Saturday March 21st: in which socially distant basketball is a thing; the unexpected and unnerving sight of your neighbors; what Ray Bradbury understood
I went for an afternoon run, usually a lonely affair in which I see a dog walker or two, sometimes another runner, maybe some tourists walking through the famous Presidio eucalyptus forest. My neighborhood is one of second and third homes – mansions, actually – with Latino women pushing the expensive baby carriages of their wealthy employers. But now, in the first days of the California shelter in place edict, things couldn’t be more different. The neighborhood is alive with people: couples strolling, bikers in groups, runners and electric scooters humming briskly down the sidewalks. It is difficult to navigate a six foot buffer between me and my newly espied neighbors. The winding trails in the park are even worse; running around a blind corner, I startle walkers and we leap to keep distance between us.
As I pass the recreational complex I am stunned to see not one but TWO games of pick up basketball, and most of the tennis courts in use. As I pass, a walker calls out to one of the tennis players; she responds defensively “We thought tennis was ok.” Her partner chimes in “We’re so far apart!” As if to demonstrate, she tosses the ball high in the air and serves it to her partner across the net and whether that ball delivers a payload of virus is an academic question at this point, I think.
Children crawled over the metal jungle gyms in the playground; their shouts and shrieks would normally be a welcome sound but today the sound mixes uneasily with my own mental shouting “Get those kids off that germy equipment and each other!”
On a normal day on this run, I’d see more coyotes than people; today the coyotes are scarce, possibly because I spotted more than seventy people, including two groups of more than five teen-aged girls walking with their shoulders brushing. At two miles I turn for home, pinging and ponging across trails and streets as I spot oncoming foot traffic. As I pass a man getting into his car, he hawks and spits on the curb. A woman sneezed so loudly it echoed between houses: Achoo!
It’s so weird! said my daughter, returning from her own run. Like, where are all these people normally? Whatever the usual reason – at work, traveling, in their vacation home in the wine country, in their east coast mansions – they are stuck here now, if the rumors are true that the national guard and military are deploying to enforce a nationwide lockdown to last for a week.
It’s like when we were kids, my h remarks, and he’s right: in the city, people don’t hang out in their neighborhood street like they do in small towns. As a kid, riding my bike down the street I’d see neighbors on the porch, or working in their yard, kids everywhere. The streets only emptied for dinnertime.
But he’s wrong, too; while people are outside, they aren’t being social – they are social distancing. There is very little friendliness being exchanged; in what I take to be an attempt at germ deflection, people actually look away as they pass each other. No one is smiling. It’s a simulacrum of neighborliness, like the Ray Bradbury story I’ve been thinking of lately, the one where the astronauts land on Mars, and as they exit the rocket ship, they find themselves on a 1950’s era maple-and-oak tree lined suburban street, with long lost friends and family members streaming out of their warm, lamp lit houses to greet them. Most of the ‘nauts go joyfully home with their loved ones, and just like that they have been separated from each other. One astronaut tries to stop them, telling them what they already must know in their hearts and are about to learn the hard way, come nightfall: that the townspeople aren’t what they seem, that they aren’t people at all.

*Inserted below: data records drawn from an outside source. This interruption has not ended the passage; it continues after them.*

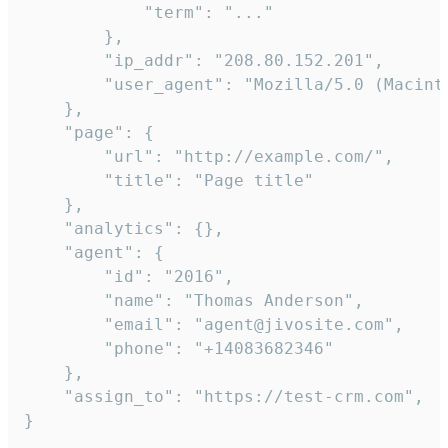
            "term": "..."

        },

        "ip_addr": "208.80.152.201",

        "user_agent": "Mozilla/5.0 (Macint
    },

    "page": {

        "url": "http://example.com/",

        "title": "Page title"

    },

    "analytics": {},

    "agent": {

        "id": "2016",

        "name": "Thomas Anderson",

        "email": "agent@jivosite.com",

        "phone": "+14083682346"

    },

    "assign_to": "https://test-crm.com",

}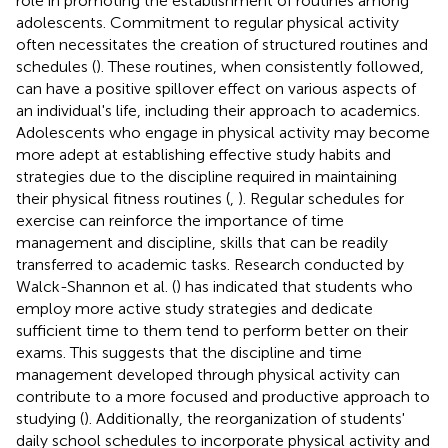
role in promoting the establishment of routines among
adolescents. Commitment to regular physical activity
often necessitates the creation of structured routines and
schedules (
). These routines, when consistently followed,
can have a positive spillover effect on various aspects of
an individual's life, including their approach to academics.
Adolescents who engage in physical activity may become
more adept at establishing effective study habits and
strategies due to the discipline required in maintaining
their physical fitness routines (
,
). Regular schedules for
exercise can reinforce the importance of time
management and discipline, skills that can be readily
transferred to academic tasks. Research conducted by
Walck-Shannon et al. (
) has indicated that students who
employ more active study strategies and dedicate
sufficient time to them tend to perform better on their
exams. This suggests that the discipline and time
management developed through physical activity can
contribute to a more focused and productive approach to
studying (
). Additionally, the reorganization of students'
daily school schedules to incorporate physical activity and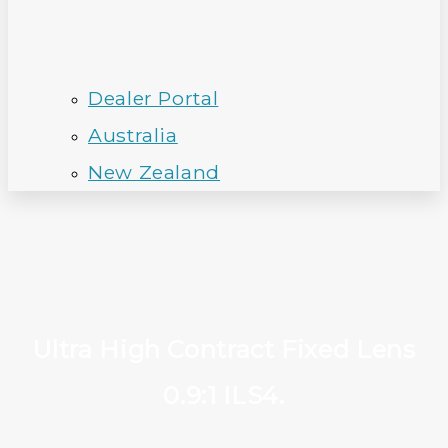
Dealer Portal
Australia
New Zealand
Ultra High Contract Fixed Lens
0.9:1 ILS4.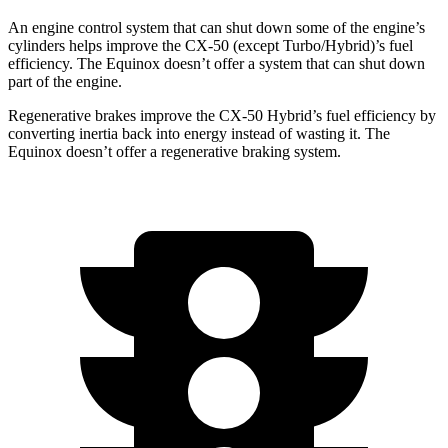
An engine
control system that can shut down some of the engine’s
cylinders helps improve the CX-50 (except Turbo/Hybrid)’s fuel
efficiency. The Equinox doesn’t offer a system that can shut down
part of the engine.
Regenerative brakes improve the CX-50 Hybrid’s fuel efficiency by
converting inertia back into energy instead of wasting it. The
Equinox doesn’t offer a regenerative braking system.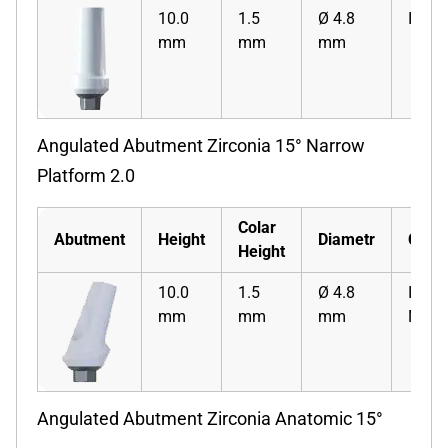
10.0
1.5
Ø 4.8
ISZS
mm
mm
mm
Angulated Abutment Zirconia 15° Narrow
Platform 2.0
Colar
Abutment
Height
Diametr
Code
Height
10.0
1.5
Ø 4.8
ISZA
mm
mm
mm
N
Angulated Abutment Zirconia Anatomic 15°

That’s how my neighbors are looking at each other. Not with neighborliness, but a watchful calculation that I feel mirrored in my own eyes as we scan the sidewalks ahead for obstacles to avoid.
Back home, I feel some reassurance in the virtual embrace of friends and family; the world feels less alien and more recognizable online than on the ground, a situation that is going to be the norm for awhile.

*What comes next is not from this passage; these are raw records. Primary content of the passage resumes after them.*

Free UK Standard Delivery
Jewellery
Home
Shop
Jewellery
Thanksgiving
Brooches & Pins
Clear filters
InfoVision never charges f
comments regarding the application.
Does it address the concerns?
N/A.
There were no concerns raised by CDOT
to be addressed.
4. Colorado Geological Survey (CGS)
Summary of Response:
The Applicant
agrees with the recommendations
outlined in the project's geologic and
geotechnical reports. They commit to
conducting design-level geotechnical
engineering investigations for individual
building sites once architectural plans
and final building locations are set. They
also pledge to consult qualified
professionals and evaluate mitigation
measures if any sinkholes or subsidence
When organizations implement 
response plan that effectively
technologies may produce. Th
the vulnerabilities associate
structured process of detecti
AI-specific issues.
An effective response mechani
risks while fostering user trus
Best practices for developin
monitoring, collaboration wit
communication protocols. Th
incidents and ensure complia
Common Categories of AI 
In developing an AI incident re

I hope we can get through this treating each other like the fellow travelers we are.
On the button. We have the same here in South Africa except, so my eyes, it is in grocery shops and restaurants…. it’s like they think it is holiday!
I don’t want to be seem as if I am making fun of people; it’s just clear that we are not all operating from the same level of concern based on the same facts. People really aren’t getting that novel part of novel coronavirus; it’s not that it’s just a new bug, “same year different cold/flu”; no one has immunity. No one! Without precautions, we’re all gonna get it. I see those teenagers partying on the beach during their spring break in Florida, and I’m open mouthed – they are going to go home to their parents in small town Illinois and Kentucky, Philadelphia and Boston, North Dakota and Nebraska, without being tested/isolated first. Statistically speaking it is impossible that none of those thousands of kids depicted partying on Clearwater Beach are infected. And they are coming into contact with hundreds of community members in Florida.- the servers, cashiers, hotel workers – who will take the infection back to their homes. Such a failure of leadership.